2.4.3. Gelet op vorenoverwogene, faalt het betoog.
2.5. Aan het besluit tot verlenging van het huisverbod tot 7 januari 2011 heeft de burgemeester ten grondslag gelegd dat het ernstig vermoeden van de dreiging van gevaar zich na de periode van tien dagen heeft voortgezet.
2.6. [appellant] betoogt dat dit besluit ondeugdelijk aan hem is bekendgemaakt, nu het niet naar zijn gemachtigde is verstuurd en evenmin is neergelegd bij de gemeentesecretarie. Hij stelt eerst enkele dagen na het nemen van het besluit van het bestaan hiervan op de hoogte te zijn gebracht via zijn echtgenote, aan wie een afschrift van het besluit was toegezonden. De voorzieningenrechter heeft volgens hem ten onrechte overwogen dat hij door deze gang van zaken niet in zijn belangen is geschaad. Doordat hij niet op de hoogte was van de verlenging bestond de kans dat hij het huisverbod zou overtreden, waarmee hij een gevangenisstraf van twee jaar zou hebben geriskeerd, aldus [appellant].

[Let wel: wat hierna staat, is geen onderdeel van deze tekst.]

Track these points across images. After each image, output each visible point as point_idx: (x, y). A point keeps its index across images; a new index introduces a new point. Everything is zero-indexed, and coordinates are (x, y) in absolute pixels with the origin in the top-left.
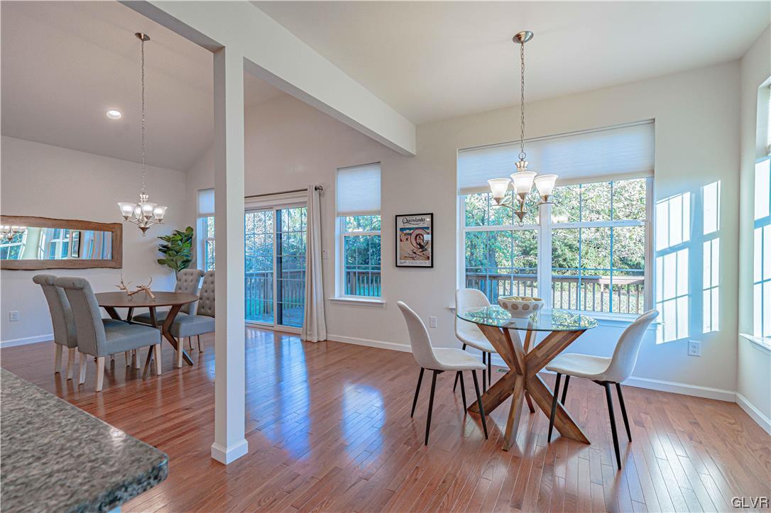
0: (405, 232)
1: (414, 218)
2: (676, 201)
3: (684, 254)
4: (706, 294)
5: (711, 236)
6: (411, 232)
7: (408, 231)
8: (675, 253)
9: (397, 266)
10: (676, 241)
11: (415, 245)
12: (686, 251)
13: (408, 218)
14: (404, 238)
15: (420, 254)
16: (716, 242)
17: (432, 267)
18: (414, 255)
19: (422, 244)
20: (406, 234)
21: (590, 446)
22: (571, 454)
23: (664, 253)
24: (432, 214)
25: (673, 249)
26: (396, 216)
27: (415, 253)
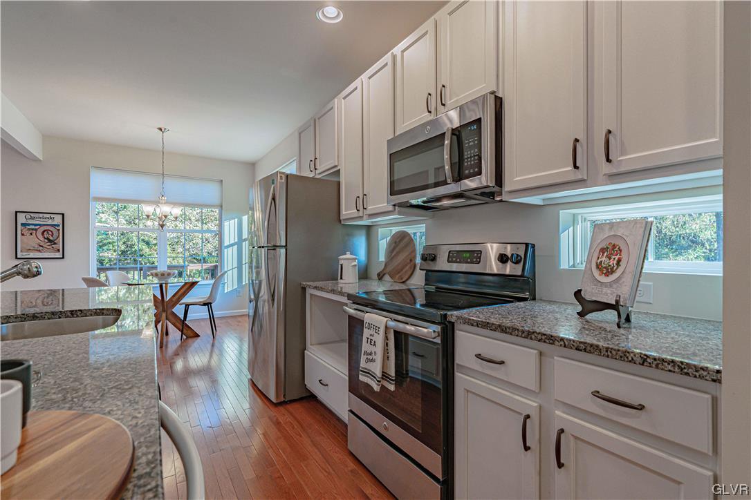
0: (28, 227)
1: (41, 215)
2: (232, 222)
3: (236, 247)
4: (244, 266)
5: (245, 240)
6: (37, 227)
7: (32, 227)
8: (231, 248)
9: (17, 258)
10: (232, 242)
11: (42, 239)
12: (236, 246)
13: (32, 215)
14: (27, 232)
15: (49, 247)
16: (247, 242)
17: (63, 258)
18: (41, 248)
19: (51, 238)
20: (29, 229)
21: (200, 337)
22: (194, 342)
23: (227, 247)
24: (63, 215)
25: (231, 245)
26: (16, 212)
27: (42, 246)
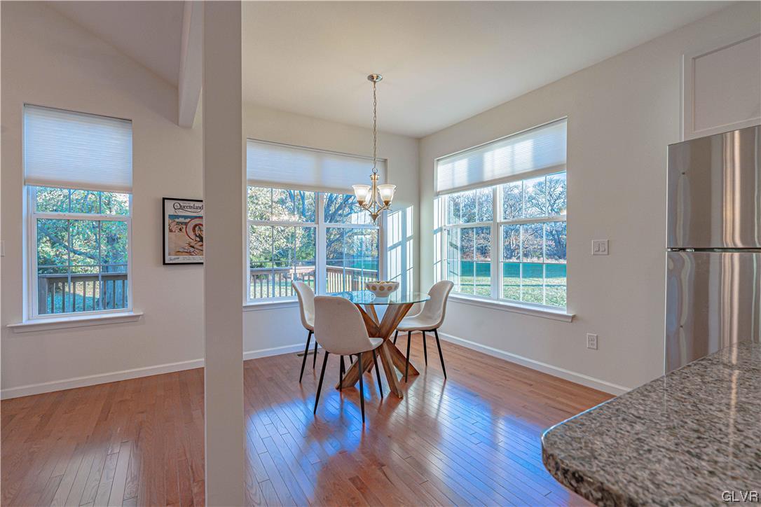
0: (177, 220)
1: (192, 204)
2: (396, 216)
3: (399, 248)
4: (408, 272)
5: (410, 238)
6: (187, 220)
7: (181, 220)
8: (395, 249)
9: (164, 264)
10: (396, 241)
11: (193, 237)
12: (400, 247)
14: (174, 227)
15: (199, 247)
16: (412, 241)
18: (192, 250)
20: (178, 223)
21: (420, 376)
23: (390, 249)
25: (395, 246)
26: (164, 199)
27: (193, 247)
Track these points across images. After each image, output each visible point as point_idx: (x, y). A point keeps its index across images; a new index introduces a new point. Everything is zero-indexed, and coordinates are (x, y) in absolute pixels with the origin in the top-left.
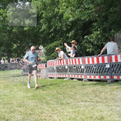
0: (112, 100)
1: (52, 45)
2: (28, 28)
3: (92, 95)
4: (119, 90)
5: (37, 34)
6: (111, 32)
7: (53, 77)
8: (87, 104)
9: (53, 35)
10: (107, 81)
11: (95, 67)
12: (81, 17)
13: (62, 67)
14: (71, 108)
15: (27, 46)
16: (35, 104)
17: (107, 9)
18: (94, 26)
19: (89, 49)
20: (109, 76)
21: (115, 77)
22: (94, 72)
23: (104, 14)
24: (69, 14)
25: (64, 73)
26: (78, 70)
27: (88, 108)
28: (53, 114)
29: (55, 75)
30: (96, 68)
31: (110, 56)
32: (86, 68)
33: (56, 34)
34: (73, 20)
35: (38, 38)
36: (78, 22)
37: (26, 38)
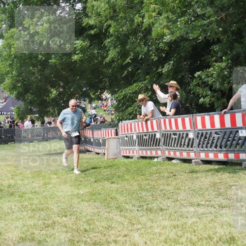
1: (129, 90)
2: (80, 56)
3: (211, 192)
5: (97, 68)
7: (131, 155)
8: (201, 210)
9: (130, 70)
10: (240, 164)
11: (216, 136)
12: (187, 33)
13: (150, 135)
14: (167, 218)
15: (79, 93)
16: (96, 210)
17: (242, 17)
18: (214, 52)
19: (204, 98)
20: (245, 154)
22: (214, 145)
23: (234, 27)
24: (164, 28)
25: (153, 148)
26: (181, 142)
27: (203, 219)
28: (131, 230)
29: (135, 152)
30: (219, 137)
32: (199, 138)
33: (137, 68)
34: (172, 40)
35: (100, 76)
36: (182, 44)
37: (76, 78)
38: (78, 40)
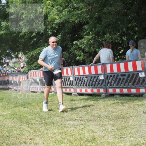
0: (106, 119)
1: (35, 52)
2: (5, 31)
3: (83, 112)
4: (115, 105)
5: (16, 39)
6: (105, 37)
7: (36, 91)
8: (76, 123)
9: (35, 40)
10: (100, 96)
11: (86, 79)
12: (69, 18)
14: (57, 128)
15: (4, 54)
16: (14, 124)
17: (101, 9)
18: (85, 29)
19: (79, 56)
20: (103, 90)
21: (111, 91)
22: (85, 84)
23: (96, 15)
24: (55, 15)
26: (66, 83)
27: (78, 128)
28: (35, 136)
29: (38, 89)
30: (88, 80)
31: (104, 65)
32: (76, 80)
33: (39, 39)
34: (60, 22)
35: (17, 44)
36: (66, 25)
37: (3, 44)
38: (3, 22)
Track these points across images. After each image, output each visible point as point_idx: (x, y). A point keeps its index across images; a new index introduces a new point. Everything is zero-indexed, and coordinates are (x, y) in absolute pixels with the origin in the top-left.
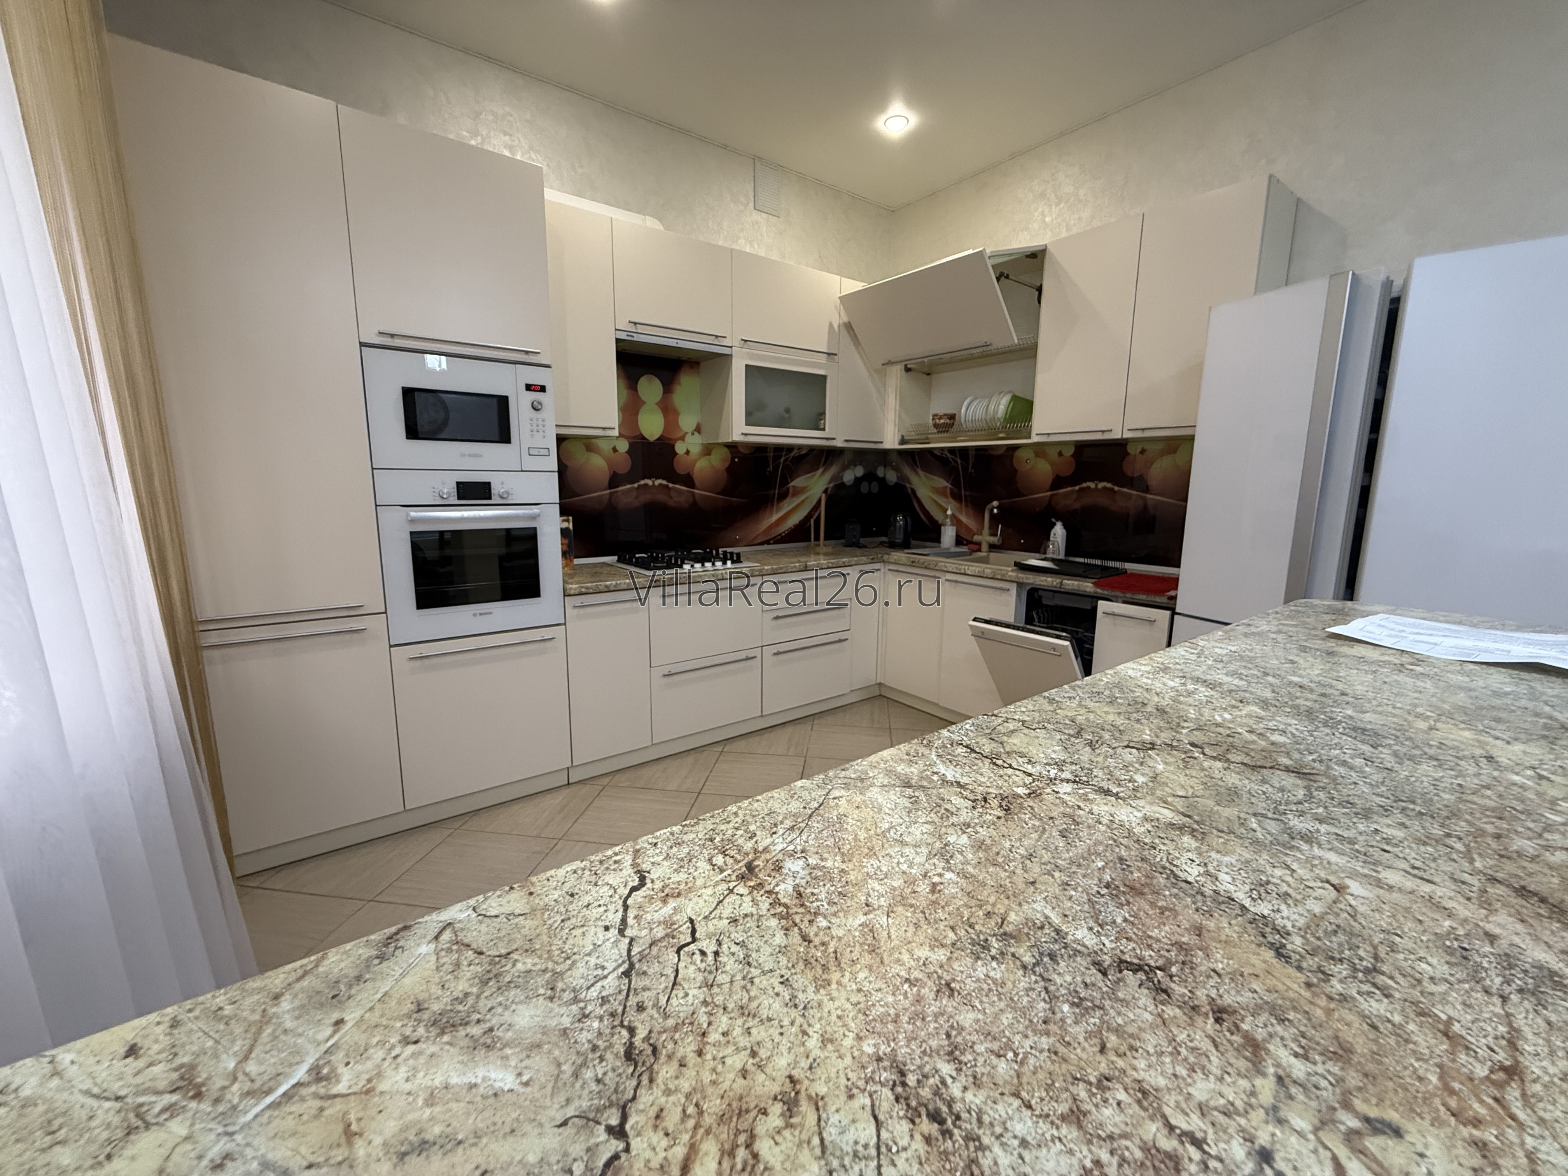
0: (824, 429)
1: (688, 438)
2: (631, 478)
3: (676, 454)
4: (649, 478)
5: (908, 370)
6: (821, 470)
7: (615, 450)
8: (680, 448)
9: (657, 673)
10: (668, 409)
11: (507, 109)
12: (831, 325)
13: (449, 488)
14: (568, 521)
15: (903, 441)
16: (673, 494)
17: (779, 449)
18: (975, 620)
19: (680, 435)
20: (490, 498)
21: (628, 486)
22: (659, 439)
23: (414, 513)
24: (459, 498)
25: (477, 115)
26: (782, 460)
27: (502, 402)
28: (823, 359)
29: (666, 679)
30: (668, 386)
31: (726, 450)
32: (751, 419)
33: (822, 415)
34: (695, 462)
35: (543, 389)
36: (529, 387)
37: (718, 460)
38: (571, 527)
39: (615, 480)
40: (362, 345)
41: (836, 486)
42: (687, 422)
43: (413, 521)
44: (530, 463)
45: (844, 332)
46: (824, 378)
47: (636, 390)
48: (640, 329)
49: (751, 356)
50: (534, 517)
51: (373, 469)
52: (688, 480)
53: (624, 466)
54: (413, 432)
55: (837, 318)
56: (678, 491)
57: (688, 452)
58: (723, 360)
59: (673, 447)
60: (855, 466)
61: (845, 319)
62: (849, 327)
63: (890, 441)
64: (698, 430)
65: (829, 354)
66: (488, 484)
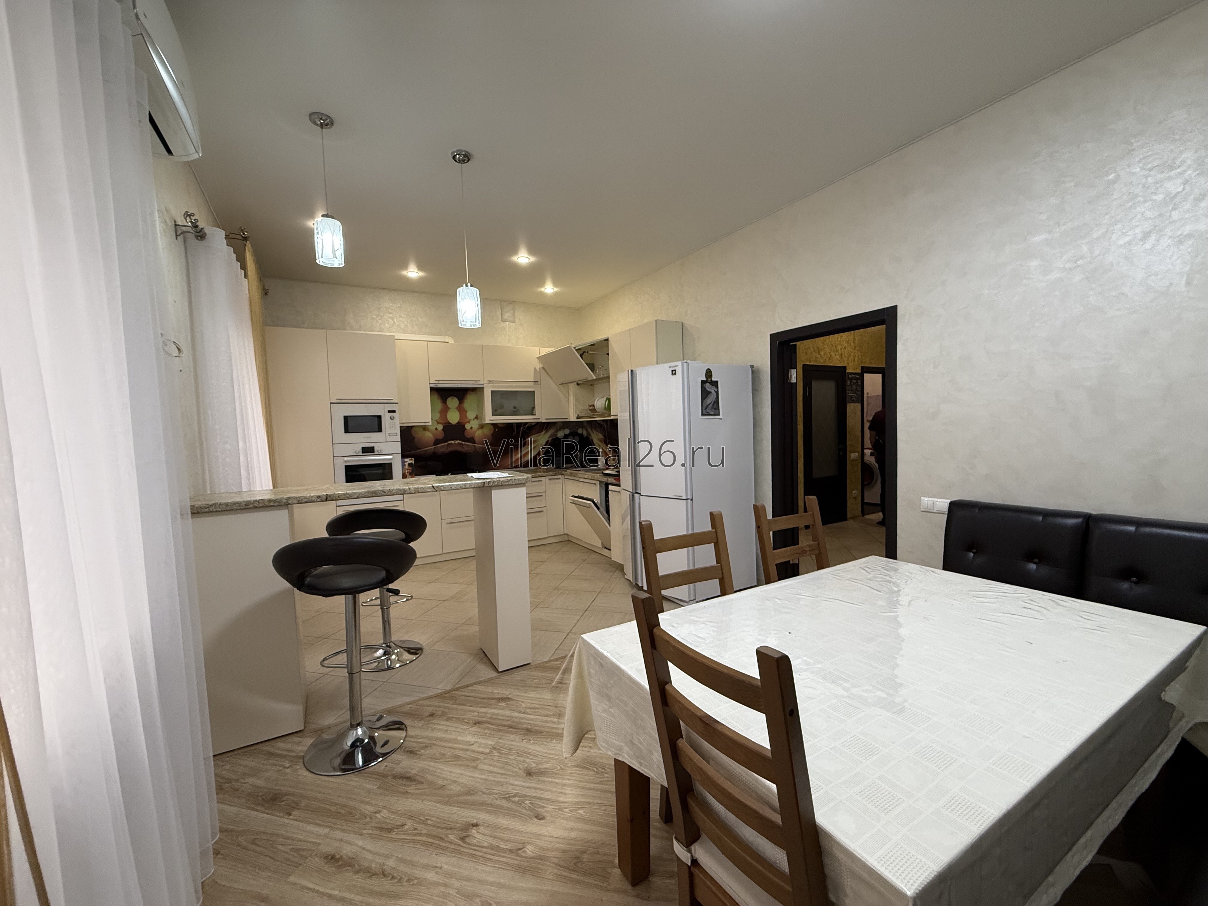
0: (535, 415)
1: (472, 422)
2: (445, 440)
3: (466, 429)
4: (453, 440)
5: (578, 384)
6: (544, 432)
7: (436, 429)
8: (468, 426)
9: (444, 522)
10: (461, 410)
11: (391, 305)
12: (535, 369)
13: (359, 449)
14: (412, 460)
15: (578, 417)
16: (464, 446)
17: (519, 425)
18: (573, 496)
19: (468, 420)
20: (374, 452)
21: (443, 444)
22: (457, 423)
23: (346, 459)
24: (363, 453)
25: (379, 309)
26: (522, 428)
27: (379, 417)
28: (532, 384)
29: (448, 525)
30: (461, 400)
31: (492, 426)
32: (495, 413)
33: (533, 408)
34: (475, 432)
35: (394, 411)
36: (389, 412)
37: (487, 431)
38: (413, 462)
39: (437, 442)
40: (331, 403)
41: (553, 439)
42: (471, 415)
43: (346, 461)
44: (389, 439)
45: (542, 371)
46: (534, 392)
47: (446, 403)
48: (440, 382)
49: (493, 387)
50: (390, 459)
51: (333, 444)
52: (472, 440)
53: (441, 436)
54: (347, 431)
55: (538, 366)
56: (468, 445)
57: (471, 428)
58: (482, 389)
59: (464, 426)
60: (564, 429)
61: (541, 366)
62: (543, 368)
63: (573, 418)
64: (476, 418)
65: (535, 382)
66: (373, 448)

2.6.1. Ingevolge artikel 3:40 van de Algemene wet bestuursrecht (hierna: de Awb) treedt een besluit niet in werking voordat het is bekendgemaakt. Ingevolge artikel 3:41 van de Awb geschiedt bekendmaking van besluiten die tot een of meer belanghebbenden zijn gericht, door toezending of uitreiking aan hen. Indien dit niet mogelijk is, geschiedt de bekendmaking op een andere geschikte wijze. Aan deze bepaling is in artikel 2, zevende lid, van de Wth nader invulling gegeven.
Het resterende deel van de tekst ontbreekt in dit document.